Homilía para el domingo, 31 de mayo de 2009

El Domingo de Pentecostés

(Hechos 2:1-11; I Corintios 12:3-7; John 20:19-23)

¿Recuerdan el Antiguo Testamento? Esto no es una pregunta completamente ridícula. No hemos leído del Antiguo Testamento, al menos en la misa, por las últimas siete semanas. Durante el Tiempo Pascual la Iglesia escoge lecturas para la misa solamente del Nuevo Testamento para demostrar que como Jesús es el nuevo vino que nos hace alegres, se necesita odres nuevos para contenerlo. Sin embargo, la Iglesia jamás ha rechazado el Antiguo Testamento como algo de poca importancia. Al contrario, mira hacia el Antiguo Testamento como la palabra de Dios a la cual Jesús da la plenitud.

La venida del Espíritu Santo en la Pentecostés sobre los discípulos encuentra referencia en al menos dos pasajes del Antiguo Testamento. Tal vez muchos hayamos oído cómo la nueva capacidad de los discípulos para hablar en diferentes idiomas repara el pandemonio en Babel. Todos recordamos la historia. Los hombres de Babel, pensando en sí mismos tan grandes como Dios, deciden a construir una torre para hablar con Dios cara a cara. Entonces Dios los confunde por dar a cada uno un lenguaje diferente. No fue un acto celoso de parte de Dios sino misericordioso. Pues, no quería que los hombres de Babel se hicieran daño a sí mismos por intentar a hacer lo imposible.

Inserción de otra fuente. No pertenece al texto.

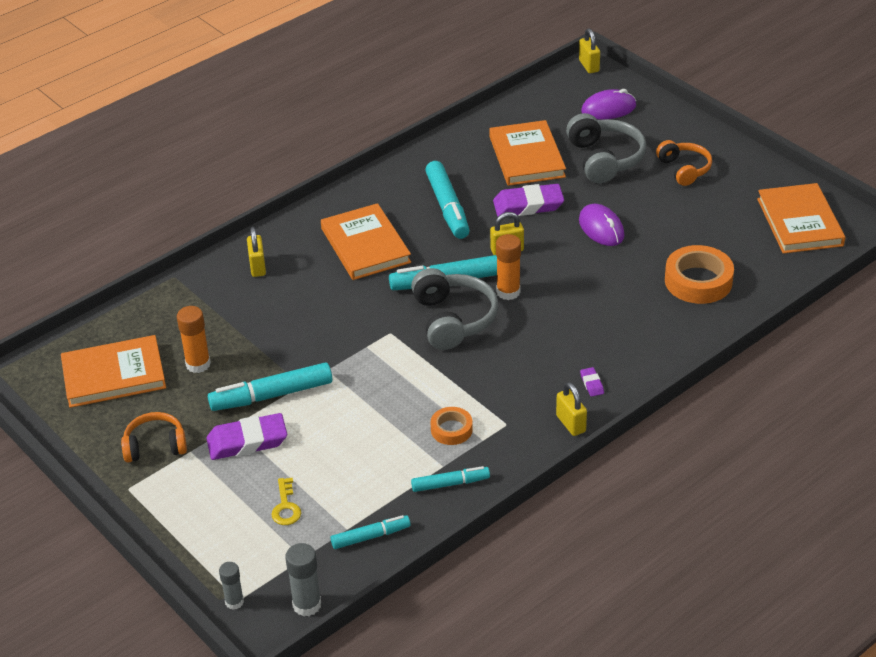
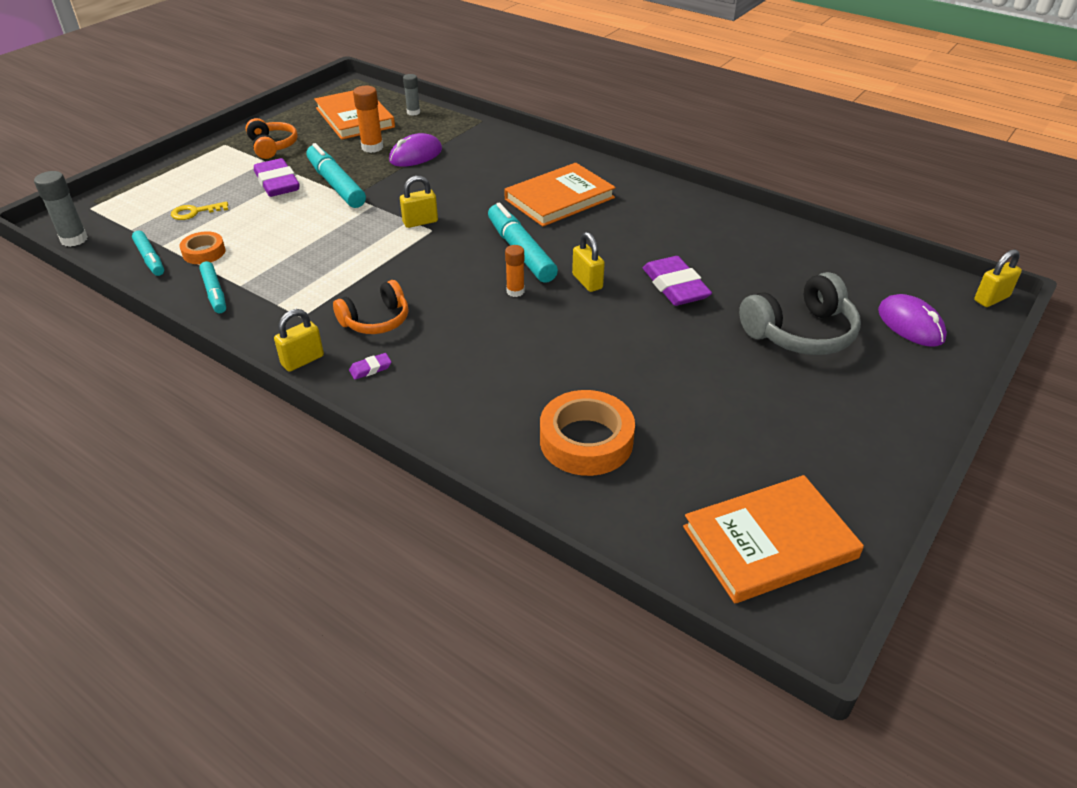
camera: 75 degrees right, 0 degrees up
(234, 602) = (88, 206): grey glue stick -> grey glue stick (413, 112)
(257, 267) = (507, 152): yellow padlock -> yellow padlock (420, 222)
(447, 207) = (643, 235): turquoise marker -> none
(451, 429) = (292, 283): orange tape -> orange tape (204, 252)
(453, 319) = (460, 263): grey headphones -> none
(508, 292) = (515, 291): orange glue stick -> orange glue stick, size x0.66
(526, 157) = (765, 274): orange book -> none
(601, 228) = (658, 345): purple mouse -> purple mouse (415, 155)
(684, 169) = (824, 405): orange headphones -> orange headphones (376, 320)

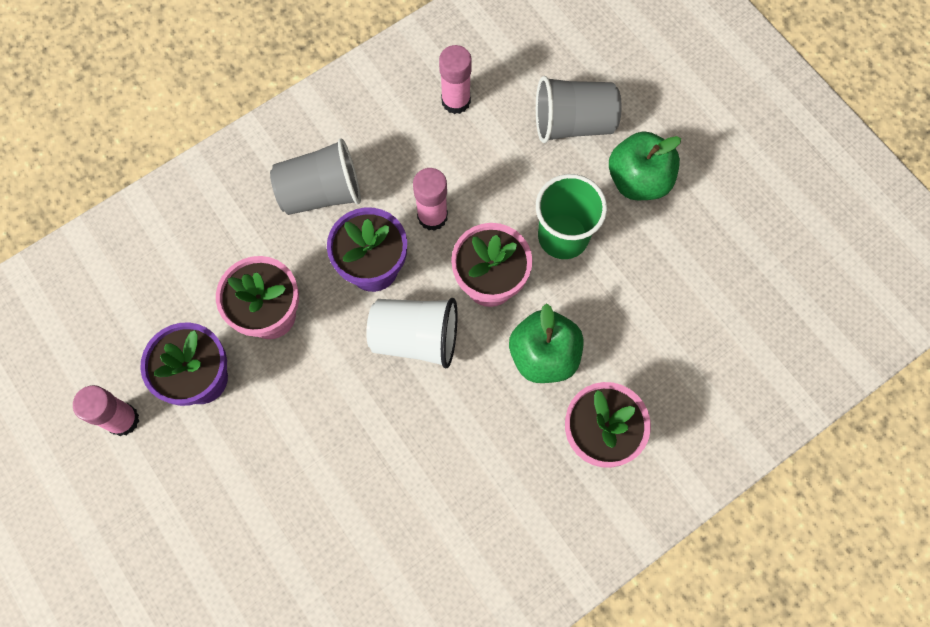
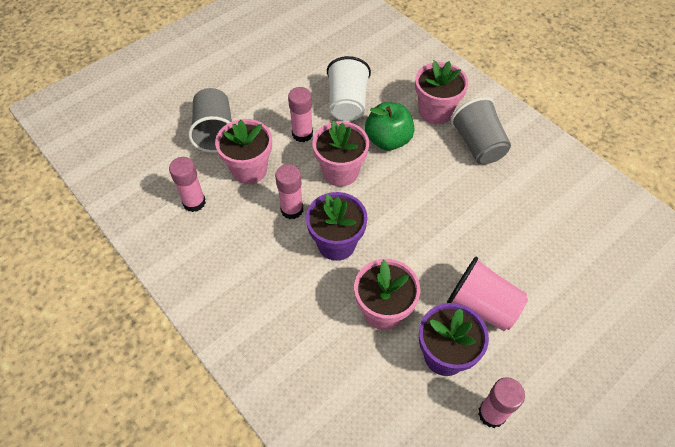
camera: 95 degrees left, 15 degrees down
(258, 438) = (482, 306): none -> pink cup
(321, 192) = (275, 287): grey cup -> grey cup (478, 145)
(415, 338) = (387, 212): white cup -> white cup (347, 103)
(503, 166) = (249, 169): none -> pink flower pot
(563, 236) = (302, 134): green cup -> pink glue stick
(638, 180) = (259, 97): green apple -> none

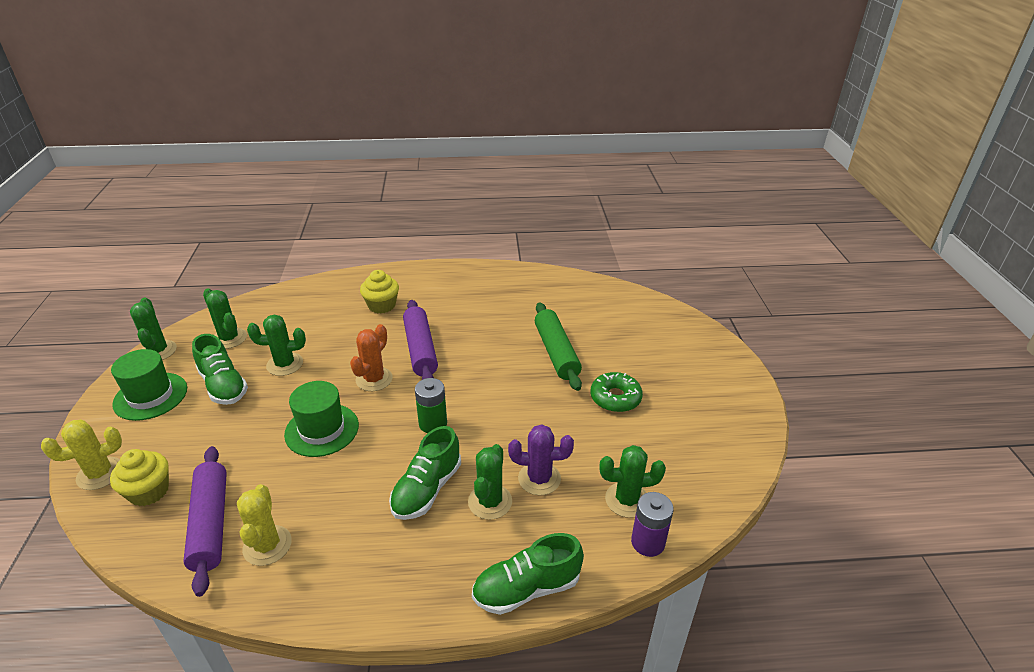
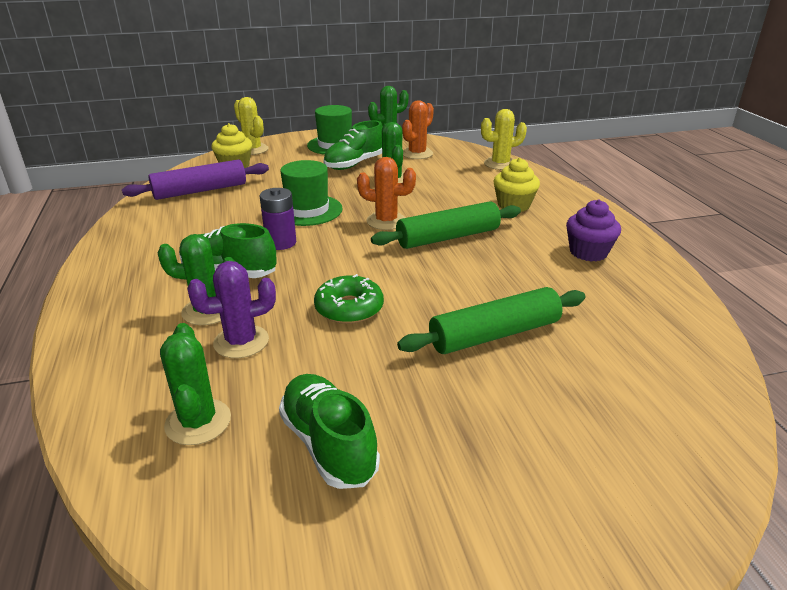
camera: 80 degrees right, 5 degrees down
(229, 338) = (417, 154): green cactus -> orange cactus
(267, 545) = (174, 214): yellow cactus -> yellow cactus (500, 164)
(420, 349) = (448, 237): purple rolling pin -> green rolling pin
(433, 424) = (325, 262): green battery -> none
(470, 291) = (588, 252): none -> purple cupcake
(526, 588) = (82, 348): green shoe -> green shoe (329, 444)
(539, 478) = (241, 342): purple cactus -> purple cactus turned 75 degrees clockwise
(615, 398) = (411, 401): green donut -> green donut (349, 308)
(648, 542) = (118, 446): purple battery -> purple battery (281, 243)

Hay otro pasaje del Antiguo Testamento, tal vez más al caso, que da contexto a la venida del Espíritu Santo sobre los discípulos. La fiesta de Pentecostés origina en la celebración de los judíos de la entrega de la Ley en el Monte Sinaí. Pusieron la fecha de esta fiesta al cincuenta día de la Pascua según la antigua tradición que Dios le presentó la Ley a Moisés cincuenta días después del éxodo de Egipto. Como Sinaí era lugar de trueno y humo, así el Espíritu viene a los discípulos con gran ruido y lenguas del fuego. Como los israelitas entraron en un pacto con Dios que les formara como Su pueblo, así el Espíritu forma a gentes de los rincones del mundo en el nuevo pueblo de Dios.

El Espíritu Santo nos impulsa, como a los discípulos en la lectura, a contar a otras personas de Jesús. No es que quiera que nos paremos en las esquinas gritando a la gente que se arrepienta. Pero existen personas en nuestras propias familias que han perdido la fe y a lo mejor muchos más en nuestros vecindarios y los lugares de trabajo. Según una encuesta, 32 por ciento de los americanos que se criaron como católicos ya no se consideran así. De ellos casi la mitad no practica ninguna religión. El porcentaje de hispanos que ha dejado la Iglesia, como todos sabemos, es alto también. Según otra encuesta, 28 por ciento de los hispanos con más de 40 años de vida en los Estados Unidos han dejado la fe católica, y 30 por ciento no practican ninguna religión.

¿Y cómo se nos acerquemos a ellos? En primer lugar, queremos comenzar con la oración. Entonces, cuando la oportunidad se nos presente, que les ofrezcamos palabras de apoyo. No queremos hablar directamente de Dios sino mostrarles la diferencia que Dios ha hecho en nuestro comportamiento. Finalmente, podemos contarles cómo encontramos la fuente de nuestra preocupación en el evangelio por el Espíritu Santo. Querremos señalar cómo el Espíritu nos exige más que la norma pero también cómo nos concede la paz y la alegría que no nos abandonan. En este contexto son las cosas más significantes. El Espíritu Santo nos da la paz y la alegría que no nos abandonan.